▶ Action item
Continue the blog post below about how its readers react to criticism of God versus criticism of Obama, picking up right after its last sentence.

▶ Page excerpt
=== Begin Enclosure ===

Many of my religiously devout friends & acquaintances are readers of HalfJoking, and they email dissenting comments from time to time when they believe my incorrigibly unreligious or irreligious ways warrant the time of day. And for that, I am truly humbled.
Not one of them has ever mindlessly bounced back with “unsubscribe” in the subject field because I disagreed with something he or she believed, even though my irreverence might gnaw at his or her existential core.
However, a considerable number of my friends & acquaintances of the liberal persuasion have let me know—after I’ve had the audacity to criticize the present Administration—that they don’t want HalfJoking sullying their inboxes ever again.
Hence, we live in a world where it’s okay to criticize God, but not Obama.
Anyway, the willingness of my religious and agnostic friends to talk with me (and among themselves) about the nature of their god…your god…any god…makes for interesting ontological speculation.

=== End Enclosure ===

▶ Information
=== Begin Enclosure ===

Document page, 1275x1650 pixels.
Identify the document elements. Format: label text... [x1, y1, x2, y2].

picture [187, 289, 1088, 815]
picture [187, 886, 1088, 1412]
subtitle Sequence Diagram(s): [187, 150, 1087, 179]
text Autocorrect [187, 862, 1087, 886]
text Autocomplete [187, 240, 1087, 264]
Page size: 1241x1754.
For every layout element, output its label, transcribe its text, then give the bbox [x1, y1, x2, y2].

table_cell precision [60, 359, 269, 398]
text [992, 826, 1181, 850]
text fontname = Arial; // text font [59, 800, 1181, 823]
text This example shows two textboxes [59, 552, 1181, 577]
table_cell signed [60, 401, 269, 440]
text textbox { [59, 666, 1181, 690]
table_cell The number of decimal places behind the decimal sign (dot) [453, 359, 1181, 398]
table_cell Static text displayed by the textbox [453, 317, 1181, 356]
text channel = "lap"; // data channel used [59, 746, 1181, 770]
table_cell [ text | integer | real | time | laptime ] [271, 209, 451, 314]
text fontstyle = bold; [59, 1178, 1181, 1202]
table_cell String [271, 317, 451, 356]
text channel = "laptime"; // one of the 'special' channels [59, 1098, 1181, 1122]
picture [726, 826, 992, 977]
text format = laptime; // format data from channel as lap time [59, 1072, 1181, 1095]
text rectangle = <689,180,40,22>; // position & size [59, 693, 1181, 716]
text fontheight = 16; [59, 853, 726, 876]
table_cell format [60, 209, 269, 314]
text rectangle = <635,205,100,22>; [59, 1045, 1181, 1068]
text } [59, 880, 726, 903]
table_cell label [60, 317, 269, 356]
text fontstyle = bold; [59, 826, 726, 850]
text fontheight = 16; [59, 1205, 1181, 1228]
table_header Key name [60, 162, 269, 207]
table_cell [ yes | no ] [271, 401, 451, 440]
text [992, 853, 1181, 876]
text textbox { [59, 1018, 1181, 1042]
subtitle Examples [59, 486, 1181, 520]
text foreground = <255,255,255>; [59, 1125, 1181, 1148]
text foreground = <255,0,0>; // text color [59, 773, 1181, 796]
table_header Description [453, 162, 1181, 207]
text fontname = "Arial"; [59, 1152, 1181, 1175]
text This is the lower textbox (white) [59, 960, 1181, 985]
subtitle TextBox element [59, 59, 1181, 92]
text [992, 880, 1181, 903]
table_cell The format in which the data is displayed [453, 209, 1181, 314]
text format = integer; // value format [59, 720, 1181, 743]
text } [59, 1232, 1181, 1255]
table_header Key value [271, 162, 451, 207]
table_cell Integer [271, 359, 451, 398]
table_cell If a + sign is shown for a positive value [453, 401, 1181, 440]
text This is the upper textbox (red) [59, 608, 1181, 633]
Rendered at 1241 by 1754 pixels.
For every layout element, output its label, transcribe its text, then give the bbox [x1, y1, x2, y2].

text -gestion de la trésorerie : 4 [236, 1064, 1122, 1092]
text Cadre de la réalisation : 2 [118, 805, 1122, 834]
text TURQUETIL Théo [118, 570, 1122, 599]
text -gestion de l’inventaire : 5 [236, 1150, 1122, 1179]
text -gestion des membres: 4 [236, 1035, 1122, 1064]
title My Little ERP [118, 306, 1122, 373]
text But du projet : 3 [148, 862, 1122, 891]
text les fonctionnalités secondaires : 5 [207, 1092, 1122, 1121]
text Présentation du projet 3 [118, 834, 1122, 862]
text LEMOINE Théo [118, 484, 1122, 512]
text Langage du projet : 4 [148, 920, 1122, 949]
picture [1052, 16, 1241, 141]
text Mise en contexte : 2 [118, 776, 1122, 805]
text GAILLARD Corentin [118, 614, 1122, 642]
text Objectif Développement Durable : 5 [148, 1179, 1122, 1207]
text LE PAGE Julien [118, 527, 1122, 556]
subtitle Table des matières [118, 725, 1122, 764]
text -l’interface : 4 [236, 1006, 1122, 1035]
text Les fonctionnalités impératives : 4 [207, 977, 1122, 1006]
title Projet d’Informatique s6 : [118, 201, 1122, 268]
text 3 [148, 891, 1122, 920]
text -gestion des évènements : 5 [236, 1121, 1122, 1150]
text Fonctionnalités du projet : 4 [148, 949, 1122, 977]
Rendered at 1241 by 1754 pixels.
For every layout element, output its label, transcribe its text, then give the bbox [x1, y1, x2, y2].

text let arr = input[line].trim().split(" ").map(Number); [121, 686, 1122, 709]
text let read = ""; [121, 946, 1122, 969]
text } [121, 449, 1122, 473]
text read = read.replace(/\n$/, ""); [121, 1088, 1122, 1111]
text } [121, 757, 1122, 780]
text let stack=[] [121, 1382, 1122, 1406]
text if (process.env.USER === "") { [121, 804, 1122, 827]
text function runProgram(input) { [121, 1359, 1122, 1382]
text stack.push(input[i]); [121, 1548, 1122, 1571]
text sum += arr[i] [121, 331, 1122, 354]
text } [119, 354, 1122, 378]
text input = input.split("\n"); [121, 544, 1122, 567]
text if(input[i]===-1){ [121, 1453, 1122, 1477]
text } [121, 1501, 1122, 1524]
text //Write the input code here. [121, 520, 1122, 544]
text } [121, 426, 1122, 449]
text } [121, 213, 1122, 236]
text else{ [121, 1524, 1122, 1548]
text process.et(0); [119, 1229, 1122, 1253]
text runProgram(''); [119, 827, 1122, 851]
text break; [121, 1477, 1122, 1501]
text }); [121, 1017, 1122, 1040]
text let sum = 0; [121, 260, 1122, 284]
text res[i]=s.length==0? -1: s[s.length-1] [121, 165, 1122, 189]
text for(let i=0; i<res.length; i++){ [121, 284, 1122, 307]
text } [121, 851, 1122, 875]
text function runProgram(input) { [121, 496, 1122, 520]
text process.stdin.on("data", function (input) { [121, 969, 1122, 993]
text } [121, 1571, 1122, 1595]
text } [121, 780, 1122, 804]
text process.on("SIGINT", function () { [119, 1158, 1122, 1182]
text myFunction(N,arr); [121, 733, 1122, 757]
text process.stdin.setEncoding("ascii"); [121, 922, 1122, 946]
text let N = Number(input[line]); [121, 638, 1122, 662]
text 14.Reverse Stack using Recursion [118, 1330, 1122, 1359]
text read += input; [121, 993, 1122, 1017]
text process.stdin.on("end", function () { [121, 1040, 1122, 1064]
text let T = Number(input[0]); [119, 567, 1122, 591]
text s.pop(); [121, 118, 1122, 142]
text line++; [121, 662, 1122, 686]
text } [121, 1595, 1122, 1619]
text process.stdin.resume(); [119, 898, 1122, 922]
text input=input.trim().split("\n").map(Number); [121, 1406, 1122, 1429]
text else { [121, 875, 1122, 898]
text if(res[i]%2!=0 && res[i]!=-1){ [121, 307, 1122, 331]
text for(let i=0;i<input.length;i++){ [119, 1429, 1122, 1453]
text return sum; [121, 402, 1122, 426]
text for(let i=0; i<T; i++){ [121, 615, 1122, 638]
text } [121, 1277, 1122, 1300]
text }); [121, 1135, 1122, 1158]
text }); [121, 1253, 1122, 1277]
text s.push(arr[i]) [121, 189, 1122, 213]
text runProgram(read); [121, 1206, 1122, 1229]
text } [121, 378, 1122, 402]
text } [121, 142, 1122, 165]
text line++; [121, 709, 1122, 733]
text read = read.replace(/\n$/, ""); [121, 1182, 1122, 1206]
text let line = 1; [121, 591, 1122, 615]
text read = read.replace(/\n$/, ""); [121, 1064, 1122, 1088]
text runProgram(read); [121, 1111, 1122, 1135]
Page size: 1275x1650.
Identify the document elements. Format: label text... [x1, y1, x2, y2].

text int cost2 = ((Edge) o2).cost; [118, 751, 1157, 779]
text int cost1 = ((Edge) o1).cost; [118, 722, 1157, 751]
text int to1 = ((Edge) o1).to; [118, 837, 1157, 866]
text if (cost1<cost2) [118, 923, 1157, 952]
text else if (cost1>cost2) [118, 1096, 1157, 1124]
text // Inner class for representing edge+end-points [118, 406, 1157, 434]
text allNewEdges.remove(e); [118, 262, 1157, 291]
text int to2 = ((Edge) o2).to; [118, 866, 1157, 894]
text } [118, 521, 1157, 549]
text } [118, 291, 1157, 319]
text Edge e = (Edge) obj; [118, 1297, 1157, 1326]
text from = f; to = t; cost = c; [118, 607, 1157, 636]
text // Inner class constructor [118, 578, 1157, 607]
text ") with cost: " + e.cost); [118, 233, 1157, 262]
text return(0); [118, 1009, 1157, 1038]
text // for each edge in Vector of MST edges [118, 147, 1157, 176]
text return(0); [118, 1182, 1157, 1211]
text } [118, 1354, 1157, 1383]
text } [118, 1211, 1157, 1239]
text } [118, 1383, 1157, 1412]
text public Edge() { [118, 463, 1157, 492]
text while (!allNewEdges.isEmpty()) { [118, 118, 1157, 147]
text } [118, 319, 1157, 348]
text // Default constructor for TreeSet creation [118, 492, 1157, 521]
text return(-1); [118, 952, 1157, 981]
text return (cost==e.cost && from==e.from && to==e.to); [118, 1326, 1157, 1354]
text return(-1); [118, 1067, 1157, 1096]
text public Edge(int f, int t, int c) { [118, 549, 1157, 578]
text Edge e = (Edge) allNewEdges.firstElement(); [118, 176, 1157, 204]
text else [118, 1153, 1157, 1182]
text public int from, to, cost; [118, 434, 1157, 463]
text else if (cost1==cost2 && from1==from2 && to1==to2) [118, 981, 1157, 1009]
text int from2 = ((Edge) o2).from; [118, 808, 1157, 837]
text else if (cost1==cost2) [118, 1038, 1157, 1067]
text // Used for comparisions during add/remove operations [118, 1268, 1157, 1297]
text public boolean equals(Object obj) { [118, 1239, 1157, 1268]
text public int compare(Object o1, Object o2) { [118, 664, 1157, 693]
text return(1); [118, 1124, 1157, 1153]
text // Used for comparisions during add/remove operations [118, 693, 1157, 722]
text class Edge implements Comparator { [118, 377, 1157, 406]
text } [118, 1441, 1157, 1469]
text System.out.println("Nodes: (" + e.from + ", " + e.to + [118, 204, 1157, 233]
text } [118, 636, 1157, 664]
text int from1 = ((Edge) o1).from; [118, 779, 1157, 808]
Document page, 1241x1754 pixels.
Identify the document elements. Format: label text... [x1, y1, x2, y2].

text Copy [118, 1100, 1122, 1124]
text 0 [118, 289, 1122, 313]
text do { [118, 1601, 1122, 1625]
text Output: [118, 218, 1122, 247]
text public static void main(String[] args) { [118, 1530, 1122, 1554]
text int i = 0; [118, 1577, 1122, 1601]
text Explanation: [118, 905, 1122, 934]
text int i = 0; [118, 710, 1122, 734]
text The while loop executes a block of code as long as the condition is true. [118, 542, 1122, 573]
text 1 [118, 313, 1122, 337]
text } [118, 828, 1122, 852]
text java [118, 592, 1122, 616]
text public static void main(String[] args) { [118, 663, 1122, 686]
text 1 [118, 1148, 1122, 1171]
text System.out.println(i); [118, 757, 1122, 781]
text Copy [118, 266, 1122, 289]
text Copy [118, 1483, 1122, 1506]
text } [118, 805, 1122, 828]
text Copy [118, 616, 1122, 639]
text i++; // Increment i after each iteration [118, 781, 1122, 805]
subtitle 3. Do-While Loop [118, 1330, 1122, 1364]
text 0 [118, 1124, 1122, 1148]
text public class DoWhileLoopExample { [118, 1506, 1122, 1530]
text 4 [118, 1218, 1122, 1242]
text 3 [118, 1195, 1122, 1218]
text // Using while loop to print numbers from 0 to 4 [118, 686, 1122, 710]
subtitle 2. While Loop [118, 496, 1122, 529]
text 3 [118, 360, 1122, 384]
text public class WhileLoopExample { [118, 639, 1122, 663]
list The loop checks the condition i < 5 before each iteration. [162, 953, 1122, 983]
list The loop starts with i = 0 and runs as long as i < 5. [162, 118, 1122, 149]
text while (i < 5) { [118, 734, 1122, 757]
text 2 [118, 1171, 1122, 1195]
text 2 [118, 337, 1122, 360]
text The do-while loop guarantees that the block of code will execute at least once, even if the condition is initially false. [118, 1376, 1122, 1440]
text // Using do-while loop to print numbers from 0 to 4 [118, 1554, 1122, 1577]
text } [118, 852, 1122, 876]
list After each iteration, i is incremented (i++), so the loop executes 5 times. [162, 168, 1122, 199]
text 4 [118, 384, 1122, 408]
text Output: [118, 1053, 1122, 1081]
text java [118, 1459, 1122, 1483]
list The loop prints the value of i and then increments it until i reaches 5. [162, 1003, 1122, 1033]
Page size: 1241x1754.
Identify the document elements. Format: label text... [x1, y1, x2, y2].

=== End Enclosure ===

▶ Final answer
And so, I received an email from one of my Jewish friends, Howard, who wrote:
“If we are fortunate, there may be occasions when we are given just a glimpse to confirm that there is more to life than we know. Call it fate, divine intervention, karma, or destiny—use any word you wish, there just may be a God. Michael Jackson, acquitted by a jury, has, like a Hebrew National hot dog, answered to a higher authority.”
Hmmmm. I’ve always thought that if there were a just and merciful god, he would pull the plug on Michael Jackson not in the spirit of discipline or retribution… but as an act of mercy.
Clearly, Jacko’s life was one was so physically, financially, and emotionally out of control that the pain of its existence must have outweighed any of the benefit. Look up “emotionally tortured” in Webster’s and the entry should list: See “King of Pop.”
Here was a man who was uncomfortable in his own skin—literally. His face was almost falling off his head. He was either latently or manifestly pedophilic, as well as gender confused. He lived his life surrounded by leeches posing as sycophants, and sycophants posing as physicians.
This could not be that much fun.
As an erstwhile psychologist who worked mostly with kids, I used to look at photos of Jackson, read stories, and speculate to myself, “Where would I start? How could I ever help him? Would his check bounce, anyway?”
I think this whenever I see emerging child pop stars. I remember when Brittanney Spears was still small-time and performing in shopping malls around the country, being pushed & managed by her mother, and thinking to myself: That’s a train wreck waiting to happen.
(I look at Mylie Cyrus and worry about the same thing.)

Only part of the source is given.